Thursday, September 5, 2024

Beetlejuice Beetlejuice: Movie Review




A vibrantly crafted mess.
It’s been around 30 years since I last watched the original Beetlejuice, but I don’t remember it having so much nonsense. I remember Michael Keaton’s Betelgeuse, the larger-than-life demon, and Wynona Ryder’s goth girl. Both of whom, plus Lydia’s mother Catherine O’Hara, have returned for the sequel. Keaton warned producers that he can’t be in the movie too much or else his character gets over-done, which is why the first worked so well. They get the ratio right again, but the rest of the afterlife and underworld is just so ridiculously filled with nonsense that goes nowhere.   2024

Directed by: Tim Burton

Screenplay by: Alfred Gough, Miles Millar, and Seth Grahame-Smith

Starring: Winona Ryder, Michael Keaton, and Jenna Ortega

Above ground there are a few solid plotlines and new characters, but we have to start the movie underground with Betelgeuse’s ex-wife stapling herself back together and sucking the soul out of other underworld demons. The movie is just so proud of its weirdness that it often forgets that there has to be a purpose. We spend a bit too long with the dead and their gory nonsense before we get to the living characters who actually have a point.

Lydia is now a TV show host where she talks to the ghosts of people’s haunted houses. She has a daughter, named Astrid (Jenna Ortega), away at a boarding school who hates her. Everything about that character, her name, the casting, her personality, is all perfect. Astrid hates her mother, does not believe in ghosts, and never wants to step foot in Winter River or that awful house on the hill ever again. Until her bereft grandmother shows up at her school screaming that her grandfather has died. The three Deetz women, plus Lydia’s new new-age producer boyfriend (Justin Theroux), return home to mourn the recently departed patriarch.

I’m going to jump ahead to my favourite part. The one central part of the story that ties the whole thing together and doesn’t get weighed down with nonsense which so much of the rest of the movie does. Astrid meets a boy (Arthur Conti), they bond over their shared love of Dostoevsky and finally a person in this awful town that she likes. There’s a twist which I very satisfyingly predicted and I assume most people will because it fits the story so perfectly.

Betelgeuse and the living characters who keep summoning him are the best parts of the movie. But there are so many more characters all from the underworld who just pad the movie with gory nonsense. It’s a very vibrantly crafted movie, and occasionally there are small touches that add a lot (Betelgeuse’s look-alike (kinda) named Bob), and the music as it was previously is perfect, but then there are big touches that add nothing (everybody else from the underworld) and it just creates a mess out of the whole movie.

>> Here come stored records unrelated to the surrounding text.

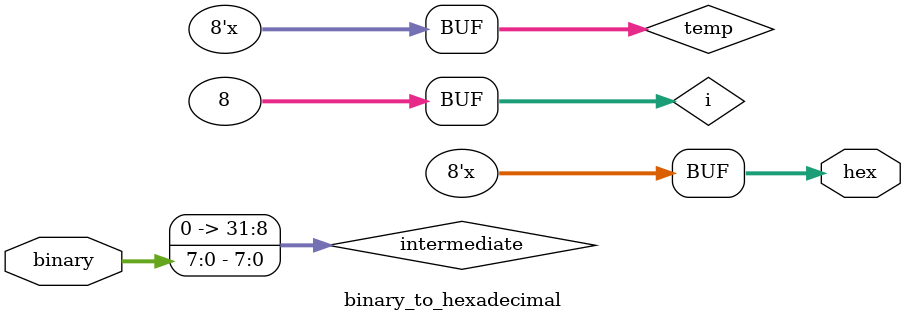
<source format=v>
module binary_to_hexadecimal(
  input [7:0] binary,
  output [7:0] hex
);
reg[7:0]temp=0;
integer intermediate; 
integer i;
always @(*) begin
intermediate=binary;
    for (i = 0; i <8; i = i + 1) begin
      if (intermediate[i] == 1) 
      begin
        temp = temp+2**i;
        //$display("temp: %d", temp);
      end
    end
end
assign hex=temp;
endmodule

</source>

Younger me always wondered why his named is spelled Betelgeuse but the movie is spelled Beetlejuice, so adult me decided to spend some time delving into that lore which I don’t think has ever been officially clarified. Common theories include that he created a phonetic spelling of his name otherwise it would be mispronounced, or he doesn’t know the spelling of his own name, but I quite like the simple fact that if he isn’t allowed to say his own name, then he’s not allowed to spell it either and has had to come up with an alternative spelling loophole. He does love loopholes. I like thinking of Betelgeuse as the character and Beetlejuice as the movie to differentiate the two.